Hess' plans are to use the cash flow generated by Malaysia and the deepwater Gulf of Mexico to feed its growth engines. That's "an integral part of our strategy" because it will allow the company to maintain a "strong balance sheet and liquidity position, to ensure we have the financial capacity to fund our world-class investment opportunity in Guyana and maintain our investment-grade credit rating."
2. The Bakken is our near-term growth engine
The CEO noted that Hess plans to spend 75% of its $3 billion annual capital budget on its growth engines, split roughly 50-50 between the Bakken and Guyana. The Bakken will drive growth in the near term because wells in the region come online in a matter of months. In the company's view, it can grow its Bakken production at a 15% to 20% compound annual growth rate (CAGR) through at least 2021, when output should average about 175,000 barrels of oil equivalent per day (BOE/D).

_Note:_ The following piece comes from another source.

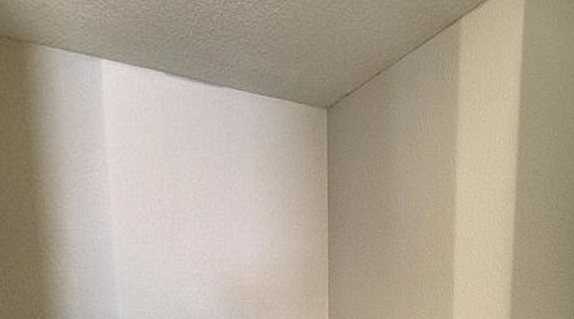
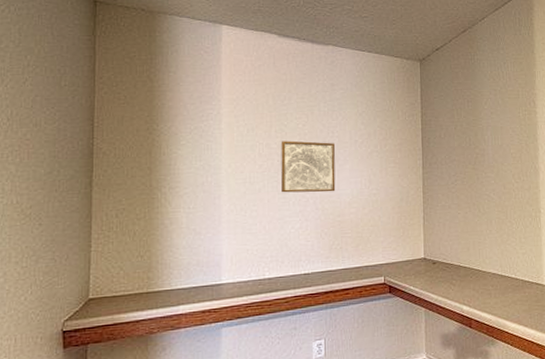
wall art: none [174,197,235,255] -> present [281,140,336,193]

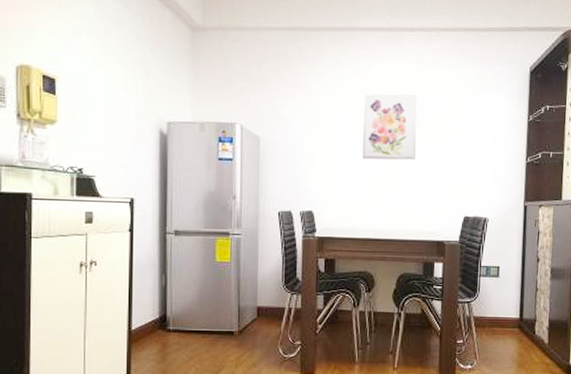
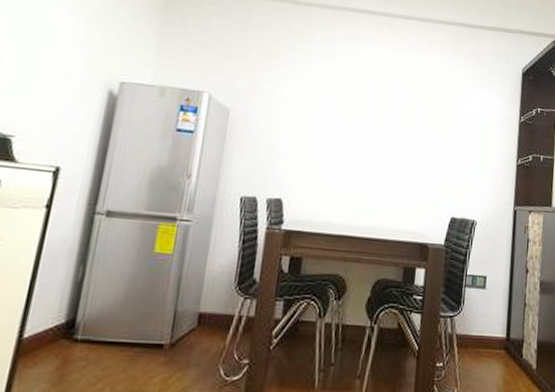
wall art: present [362,93,418,161] -> none [345,76,410,152]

Once Hess hits its peak level in the region, which will probably be a bit higher than its current 2021 forecast, the company will shift gears in the Bakken. President and chief operating officer Greg Hill said on the call:
Our current plan on the Bakken ... is to take it to that new peak level, drop the rigs to four (from six in 2018), and then hold it at that new peak level for a number of years. At that point, the Bakken becomes a massive cash generator for the company. So cash flow will be significantly up in the Bakken.
While Hess has enough land in the Bakken to continue drilling at its current pace for 15 years, it's planning to slow down in a few years and convert this asset into another cash generator. That will give it the funds to allocate elsewhere, such as a new growth engine or increased cash returns to investors.
3. Guyana is our future
While the Bakken is Hess' near-term growth engine, Guyana is the future of the company. John Hess stated on the call that "our position in Guyana is truly world-class in every respect and transformational for our company." That's because Hess and its partners ExxonMobil (NYSE:XOM) and China's CNOOC (NYSE:CEO) have already discovered resources totaling an astounding 4 billion barrels of oil equivalent, and have the potential to find billions of additional barrels of oil as they continue exploring their position in the region.
The Exxon-led partnership is already working on its first phase of development, which should come online and begin producing oil by early 2020. Meanwhile, phase two is on track for a mid-2022 start-up, followed by phase three in 2023. All told, Hess believes that the Exxon-operated project could produce as much as 750,000 BOE/D by 2025, with 30% of that output going to Hess. That's a needle-moving amount of oil for a company that's on track to produce 255,000 BOE/D this year. In Hess' estimation, this has it on pace to grow its production by at least a 10% CAGR through 2023, with cash flow expanding at an even faster 25% CAGR over that time frame, assuming oil averages $60 per barrel.
An oil company with a plan to prosper
Hess is starting a new chapter, which will see its growth reaccelerate, powered by its four engines. The company plans to use its two cash engines to feed its dual growth drivers, so it can deliver high-rate production and cash flow growth over the next several years. That expansion plan has the potential to create significant value for long-term investors -- making Hess a great oil stock to buy with the future in mind.